- **Your assignment**
Please retype the listing exactly as it appears, skipping each picture.

- **Recorded information**
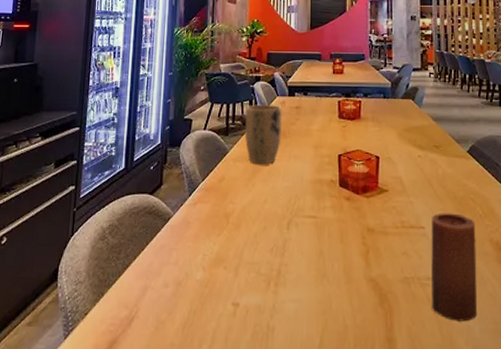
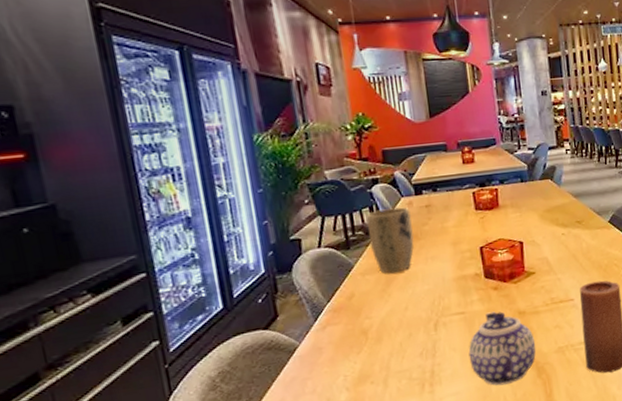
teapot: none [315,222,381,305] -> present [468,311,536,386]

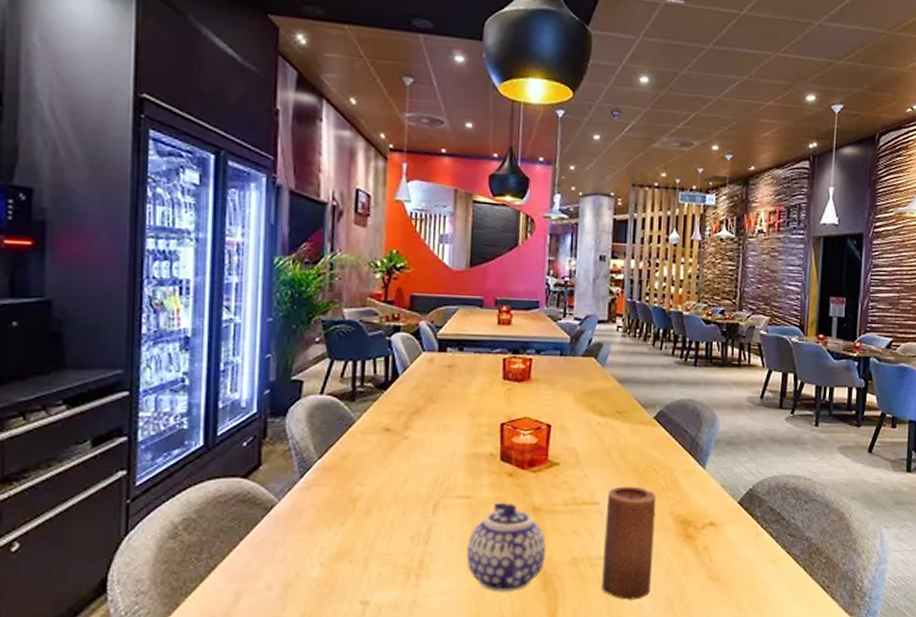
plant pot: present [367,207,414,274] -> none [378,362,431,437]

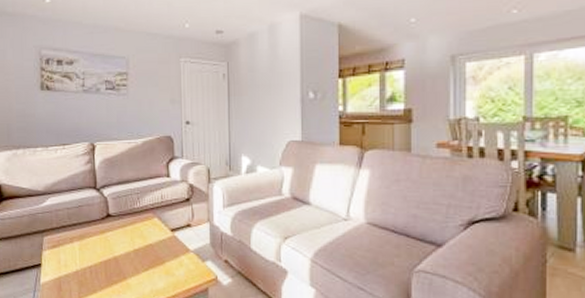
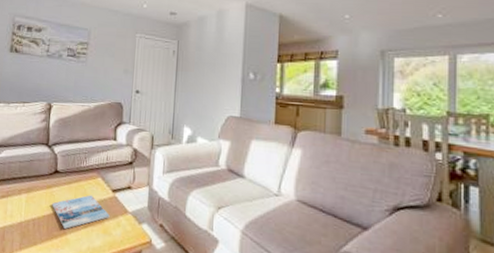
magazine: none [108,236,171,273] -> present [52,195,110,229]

- **Exercise answer**
teapot: none [315,222,381,305] -> present [468,311,536,386]

plant pot: present [367,207,414,274] -> none [378,362,431,437]

magazine: none [108,236,171,273] -> present [52,195,110,229]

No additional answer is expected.